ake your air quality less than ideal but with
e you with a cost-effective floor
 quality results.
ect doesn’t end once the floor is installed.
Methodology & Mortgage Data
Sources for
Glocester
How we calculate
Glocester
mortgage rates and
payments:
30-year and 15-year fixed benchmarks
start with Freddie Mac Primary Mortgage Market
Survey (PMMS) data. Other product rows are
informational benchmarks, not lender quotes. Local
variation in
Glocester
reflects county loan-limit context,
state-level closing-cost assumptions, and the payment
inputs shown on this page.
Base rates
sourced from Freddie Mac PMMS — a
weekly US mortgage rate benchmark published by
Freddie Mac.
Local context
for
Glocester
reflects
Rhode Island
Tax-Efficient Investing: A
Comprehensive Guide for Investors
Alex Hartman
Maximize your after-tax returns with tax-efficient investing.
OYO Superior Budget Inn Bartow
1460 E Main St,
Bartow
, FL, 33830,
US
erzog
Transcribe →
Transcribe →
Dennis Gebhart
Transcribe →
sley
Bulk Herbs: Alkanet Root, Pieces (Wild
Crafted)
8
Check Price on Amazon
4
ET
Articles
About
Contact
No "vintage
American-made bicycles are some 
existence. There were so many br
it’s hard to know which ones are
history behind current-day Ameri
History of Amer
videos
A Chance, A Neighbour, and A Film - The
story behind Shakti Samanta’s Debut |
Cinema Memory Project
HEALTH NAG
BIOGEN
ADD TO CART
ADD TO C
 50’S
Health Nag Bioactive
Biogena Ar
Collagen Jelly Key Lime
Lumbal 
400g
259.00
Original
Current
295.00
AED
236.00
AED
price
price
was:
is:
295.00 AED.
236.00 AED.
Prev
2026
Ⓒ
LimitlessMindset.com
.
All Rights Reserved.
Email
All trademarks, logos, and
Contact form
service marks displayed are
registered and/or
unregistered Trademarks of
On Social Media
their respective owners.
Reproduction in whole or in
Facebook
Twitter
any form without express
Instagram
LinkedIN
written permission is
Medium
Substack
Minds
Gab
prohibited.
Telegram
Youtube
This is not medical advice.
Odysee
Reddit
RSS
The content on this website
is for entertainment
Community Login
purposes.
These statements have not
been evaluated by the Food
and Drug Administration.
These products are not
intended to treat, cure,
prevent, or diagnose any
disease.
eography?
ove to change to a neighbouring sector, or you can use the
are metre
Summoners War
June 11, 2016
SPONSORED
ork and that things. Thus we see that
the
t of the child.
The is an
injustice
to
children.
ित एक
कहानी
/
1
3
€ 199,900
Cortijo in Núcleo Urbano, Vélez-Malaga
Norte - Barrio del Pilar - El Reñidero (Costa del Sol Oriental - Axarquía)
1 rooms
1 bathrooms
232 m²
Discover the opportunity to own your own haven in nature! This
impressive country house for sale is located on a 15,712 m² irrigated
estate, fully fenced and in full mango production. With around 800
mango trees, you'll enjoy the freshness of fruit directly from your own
----------
▸ TRY IT
Show every line from the entries above in which "reflects" appears.

▸ TASK SOLUTION
reflects county loan-limit context,
reflects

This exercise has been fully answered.